- [Task details] For each entry below, write an exact copy and leave out the images.

Collected data:
________________________________________

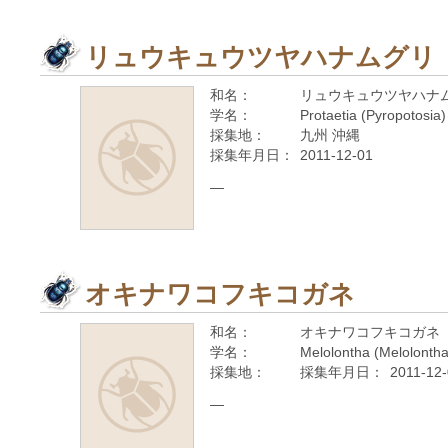
リュウキュウツヤハナムグリ
和名：
リュウキュウツヤハナ
学名：
Protaetia (Pyropotosia)
採集地：
九州 沖縄
採集年月日：
2011-12-01
—
オキナワコフキコガネ
和名：
オキナワコフキコガネ
学名：
Melolontha (Melolonth
採集地：
採集年月日：
2011-12
—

________________________________________

- [Response area]
リュウキュウツヤハナムグリ
和名：
リュウキュウツヤハナ
学名：
Protaetia (Pyropotosia)
採集地：
九州 沖縄
採集年月日：
2011-12-01
—
オキナワコフキコガネ
和名：
オキナワコフキコガネ
学名：
Melolontha (Melolonth
採集地：
採集年月日：
2011-12
—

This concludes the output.